As cars behind the boy began to honk the boy revved up the engine a little and pulled up closer to the dog, and then, as if that was it's plan all along, it hopped up and trotted to the other side of the road.

“Strange,” the boy said.

They were off again, and the day was so hot indeed that the boy rolled down all the windows, and the sunroof, and let the rushing air pour in. And in that instant they felt it all so close, all of it, both the boy and the girl, their physical presumptions lost, they felt the ocean as if they were it and the fine mist rising from the crown of their forehead as their heart breaks onto the shore and their feet keep moving and undulating far beneath and as their faces are the warmth of the sun eternal, they felt their eyes radiate and they felt their arms dance like the sun's rays and they even felt the dog and they each felt sudden pangs of loneliness, as if both seatbelted suddenly at their stomachs.

Then the boy pulled into the pebbled driveway of Jack's house and they heard the stones crunch beneath the car's tires. They both jumped out of the car, a little bit disconcerted, but still merry and their step lilted from the rum. They smiled for the smell of barbecue and they could see the smoke rising over the fence in the backyard. The front screen door swung open with a sweeping squeak and a bang.

“Hello! Who are you fine young folks?” A man with long hair and shorts stood in the doorway and smiled hugely.

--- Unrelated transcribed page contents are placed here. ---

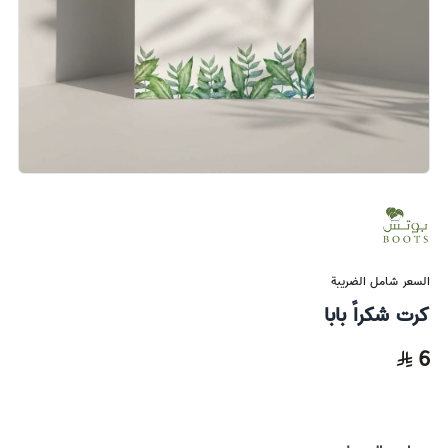
السعر شامل الضريبة
كرت شكراً بابا
6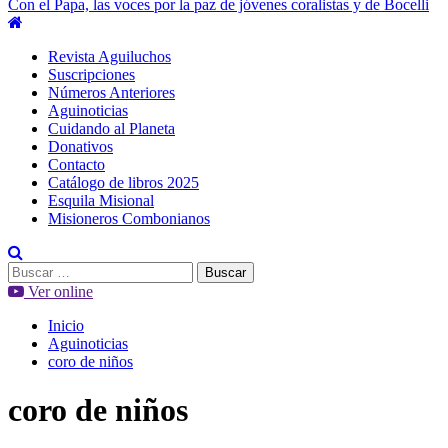
Con el Papa, las voces por la paz de jóvenes coralistas y de Bocelli
Menú
principal
Revista Aguiluchos
Suscripciones
Números Anteriores
Aguinoticias
Cuidando al Planeta
Donativos
Contacto
Catálogo de libros 2025
Esquila Misional
Misioneros Combonianos
Buscar:
Ver online
Inicio
Aguinoticias
coro de niños
coro de niños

“We're friends of Jack's.” The boy said as he and the girl stepped up to the door.

“Fantastic! A friend of Jack's is a friend of mine,” and he stuck out a hand and shook warmly to both the boy and the girl. He beckoned them in and shut the door behind them, and when they turned around he had a spliff in his mouth and was about to light it. He took a puff then brushed back his long and frazzled hair. He smiled again.

“Drinks and people are out back, make yourselves at home.”

The boy and the girl walked through an oddly neat kitchen and heard the noises of laughter and music outside, and they pushed open another screen door and stepped out into the warmth. A cheer went up as the boy recognized his friends and he went around greeting and introducing the girl to a few, and very soon they were set up with a substantial amount of drink. The boy took a seat and nodded to the girl to come over, and when she sat he brought her closer to him and kissed her ear. It went farther from there and they leaned back in the white couch and kissed deeply as the copious amounts of smoke washed over them, and time passed and they got up and smoked and dance and drank, then sat down and did it again, and then repeated the ritual once more in the pool like a foreign tribe with an apocalypse date set, all until it was very dark outside. With the night came a sense of urgency for some reason, and the boy looked at the girl and took her hand. He lead her away from the splashing and the yelps and the laughs , and took her where all that was a memory and began to kiss her on the grass.

Soon the girl's body was naked and in the starlight the boy could see her beauty, but not for very long because in the end he couldn't see very straight. They got dressed, instead and then the boy got up and led her back to the car. He slowly drove her home.

He began to pull out of her driveway and drive home and he made it to the end of the road and then stopped and turned off the engine and just sat. He attributed it to the drink and revved up the engine, the purr of a dark owl, drove home, lay down slowly on his bed with his palms facing upward and his feet stretched out, looking at the tiny cracks in the ceiling until he fell asleep.